Implement initialization diagnosis:

def check_initialization(
    model_weights: List[np.ndarray]
) -> Dict[str, Any]:
    """
    Check if weights are properly initialized.

    Good initialization:
    - Mean close to 0
    - Std appropriate for layer size (He or Xavier)
    - No extreme values

    Returns:
        Diagnosis with status per layer
    """
    # TODO
    pass

Exercise 8.11: Training Loss Simulator

Build a loss curve simulator to practice diagnosis:

def simulate_training(
    issue: str = "healthy",  # "healthy", "lr_high", "lr_low", "overfit", "plateau"
    steps: int = 1000,
) -> TrainingHistory:
    """
    Simulate a training run with a specific issue.

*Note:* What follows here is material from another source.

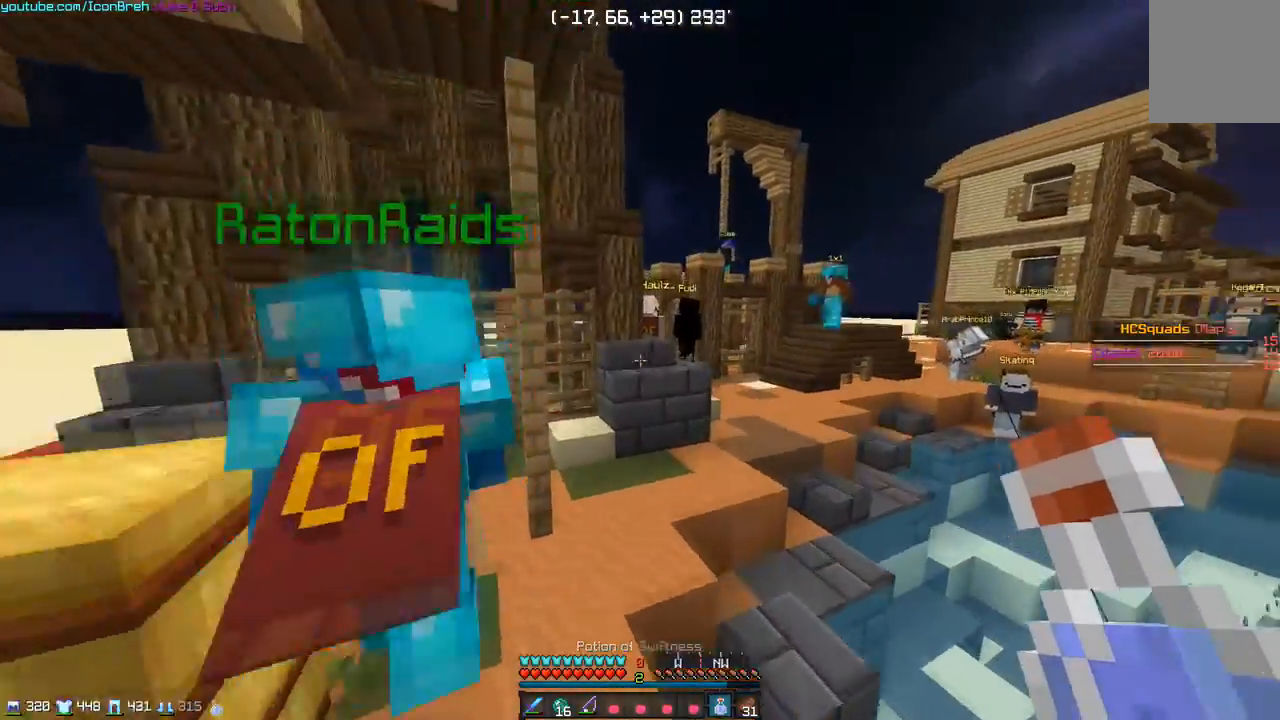
{"keys": ["w"], "mouse": [], "events": [[300, "d", "down"], [450, "d", "up"]]}
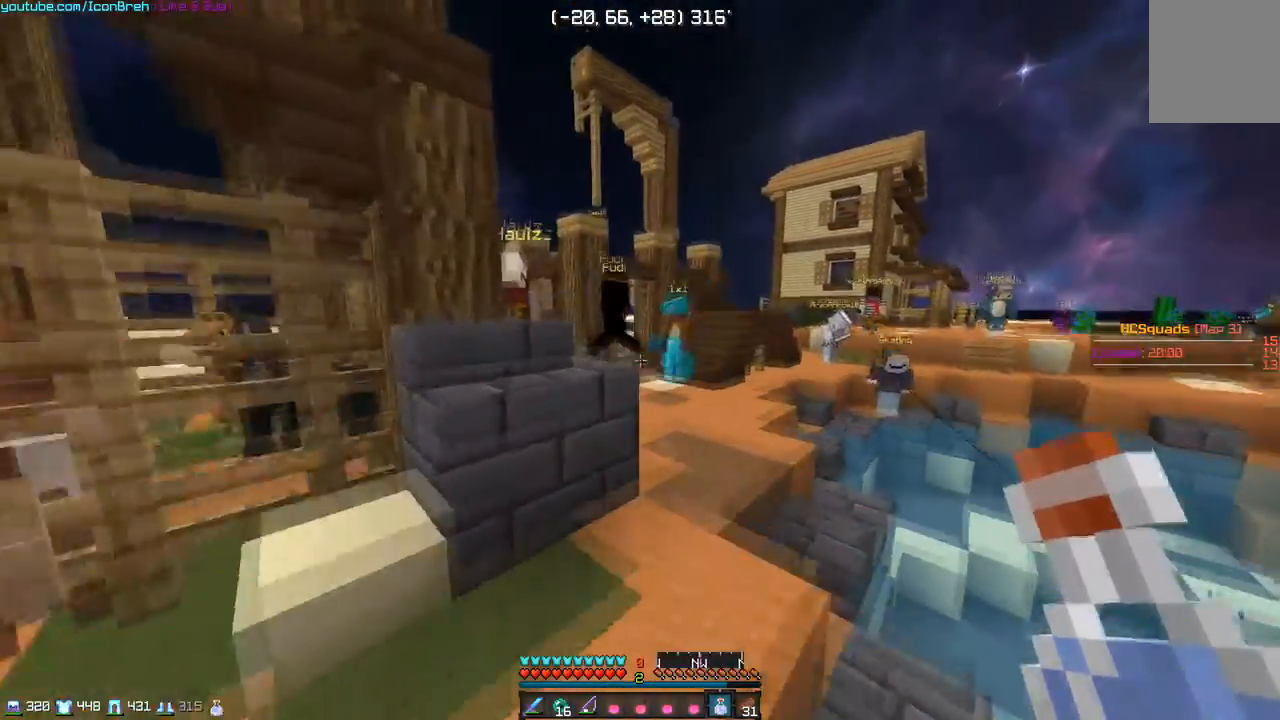
{"keys": ["w"], "mouse": [], "events": [[50, "d", "down"], [500, "d", "up"]]}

    Use this to test your diagnostic tools.
    """
    # TODO: Generate realistic loss curves for each issue type
    pass

Exercise 8.12: Automated Hyperparameter Adjustment

Implement simple automated training adjustments:

class AutoTrainer:
    def __init__(self, model, base_lr: float = 1e-3):
        self.model = model
        self.lr = base_lr
        self.history = TrainingHistory()

    def train_step(self, data) -> float:
        """Train one step with automatic adjustments."""
        # TODO:
        # 1. Run forward/backward
        # 2. Check for issues (NaN, explosion)
        # 3. If explosion, reduce LR and retry
        # 4. If plateau detected, increase LR slightly
        pass

Checking Your Work

  • Test suite: See code/stage-08/tests/test_diagnostics.py for expected behavior
  • Reference implementation: Compare with code/stage-08/diagnostics.py
  • Self-check: Test your diagnostics on simulated healthy and unhealthy training runs

Mini-Project: Training Dashboard

Build a real-time training diagnostics dashboard.

Requirements

  1. Metrics: Track loss, gradient norm, learning rate, throughput
  2. Alerts: Detect anomalies (NaN, explosion, plateau)
  3. Visualization: Real-time updating plots

Deliverables

  • [ ] TrainingMonitor class that tracks all metrics
  • [ ] Anomaly detection that catches:
  • NaN loss
  • Gradient explosion (norm > 100)
  • Loss plateau (no improvement in N steps)
  • [ ] Summary report at end of training
  • [ ] (Optional) Live plotting with matplotlib

Extension

Add automatic hyperparameter adjustment (reduce LR on plateau).